Recipients of hematopoietic stem cell transplants (HSCT) are at high risk for opportunistic infection. Bacterial and certain fungal infections predominate during the immediate posttransplantation period when patients are neutropenic and have abnormal mucosal barriers. But HSCT recipients continue to be at risk for infections even after their neutropenia and mucositis have resolved. Particularly problematic are infections with cytomegalovirus (CMV) and Epstein-Barr virus, which is associated with the development of posttransplantation lymphoproliferative disease. The problem of immune deficiency is exacerbated by both graft-versus-host disease (GVHD) and procedures to remove mature T lymphocytes to prevent GVHD. Adoptive transfer of mature T lymphocytes as either T-cell clones or polyclonal mixtures of donor cells has been used to confer immunity to either specific pathogens or malignant cells. Adoptive transfer strategies are narrowed by the limited survival and narrow repertoire of antigenic recognition or effector functions of cloned antigen-specific T cells, while polyclonal donor lymphocyte infusions risk triggering GVHD.

The underlying lymphoid defects in HSCT recipients include defective lymphopoiesis, especially thymopoiesis, as well as immune dysregulation.
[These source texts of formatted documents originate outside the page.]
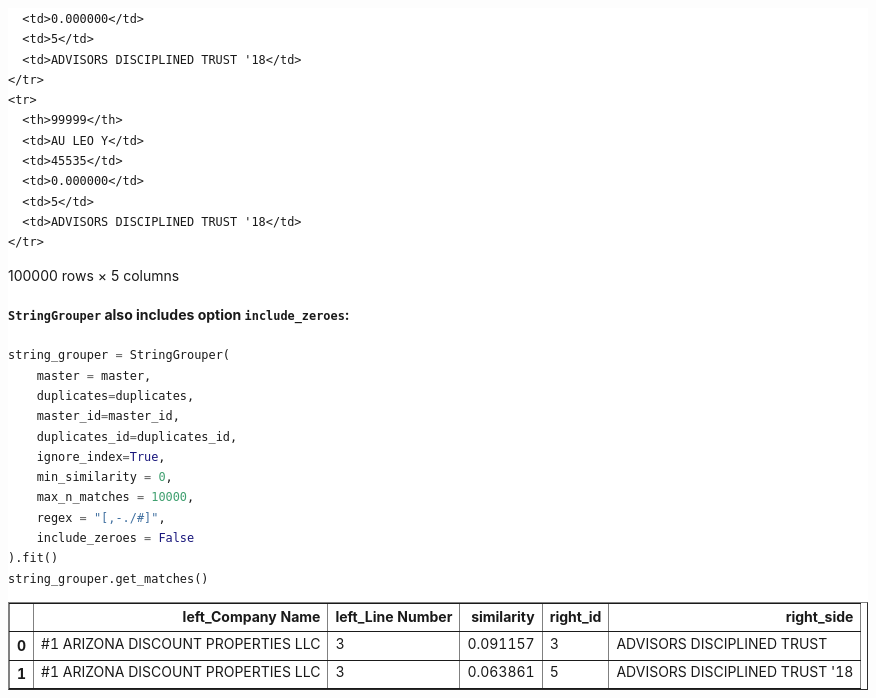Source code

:       <td>0.000000</td>
      <td>5</td>
      <td>ADVISORS DISCIPLINED TRUST '18</td>
    </tr>
    <tr>
      <th>99999</th>
      <td>AU LEO Y</td>
      <td>45535</td>
      <td>0.000000</td>
      <td>5</td>
      <td>ADVISORS DISCIPLINED TRUST '18</td>
    </tr>
  </tbody>
</table>
<p>100000 rows &times; 5 columns</p>
</div>



#### `StringGrouper` also includes option `include_zeroes`:


```python
string_grouper = StringGrouper(
    master = master,
    duplicates=duplicates,
    master_id=master_id,
    duplicates_id=duplicates_id,
    ignore_index=True,
    min_similarity = 0,
    max_n_matches = 10000,
    regex = "[,-./#]",
    include_zeroes = False
).fit()
string_grouper.get_matches()
```




<div>
<table border="1" class="dataframe">
  <thead>
    <tr style="text-align: right;">
      <th></th>
      <th>left_Company Name</th>
      <th>left_Line Number</th>
      <th>similarity</th>
      <th>right_id</th>
      <th>right_side</th>
    </tr>
  </thead>
  <tbody>
    <tr>
      <th>0</th>
      <td>#1 ARIZONA DISCOUNT PROPERTIES LLC</td>
      <td>3</td>
      <td>0.091157</td>
      <td>3</td>
      <td>ADVISORS DISCIPLINED TRUST</td>
    </tr>
    <tr>
      <th>1</th>
      <td>#1 ARIZONA DISCOUNT PROPERTIES LLC</td>
      <td>3</td>
      <td>0.063861</td>
      <td>5</td>
      <td>ADVISORS DISCIPLINED TRUST '18</td>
Some of the factors that may restrict the ability of HSCs to reconstitute the immune system are the limited proliferation of HSCs or limitations on commitment to lymphoid lineages. In this issue, Arber and colleagues (page 421) describe a novel approach to immune reconstitution, using common lymphoid progenitors (CLPs). CLPs are a subset of committed progenitors with restricted ability to differentiate into T, NK, and B lymphocytes but not other hematopoietic lineages. Like HSCs, CLPs are prethymic, do not express T-cell receptors, and therefore have not been selected in the thymus for antigenic specificities that could cause GVHD. CLPs are highly proliferative but lack self-renewal capacity. Using fluorescence-based cell sorting to isolate different populations of donor progenitors, Arber et al transplanted either purified HSCs or a combination of HSCs and CLPs into irradiated mice. The mice receiving transplants did not develop GVHD, even when the donor cells were major histocompatibility complex (MHC)–mismatched with the recipients. The mice were challenged with experimental infection with murine cytomegalovirus (MCMV) soon after HSC transplantation. The mortality of HSCT recipients was reduced from nearly 90% to approximately 40% in the recipients of both HSCs and CLPs. The potency of CLPs was demonstrated in experiments showing that transplantation of 3000 CLPs was as protective as adoptive transfer of 10 000 000 lymph node cells. CLP transplantation altered the histopathology of the MCMV infection, resulting in greater inflammatory responses and less viral burden.

While the paper by Arber et al represents a landmark in efforts to improve immune reconstitution after HSC transplantation, a number of important and interesting questions remain. Since the CLPs can contribute to each lymphoid lineage, the exact effects of cotransplantation are likely to be complex. For example, CLPs also protected thymectomized mice from MCMV, suggesting that reconstitution of non-T cells is an important effect of CLP transplantation. The determinants of proliferation and differentiation of CLPs after transplantation need to be elucidated. Translation of the murine experiments to clinical HSC transplantation will be a challenge. Like murine CLPs, CLPs are a rare subset of human marrow. Are they more common in other progenitor sources, for example, mobilized peripheral blood? In experimental transplantations, sufficient numbers of rare donor progenitors can be obtained simply by using multiple donors for each recipient. Since this is not practical in clinical transplantation, strategies to expand CLPs in vitro or in vivo may be necessary to achieve a clinically relevant dose of CLPs to enhance immune reconstitution. The work by Arber et al is also likely to lead to other studies of how committed progenitors can be used to rapidly reconstitute specific hematopoietic lineages.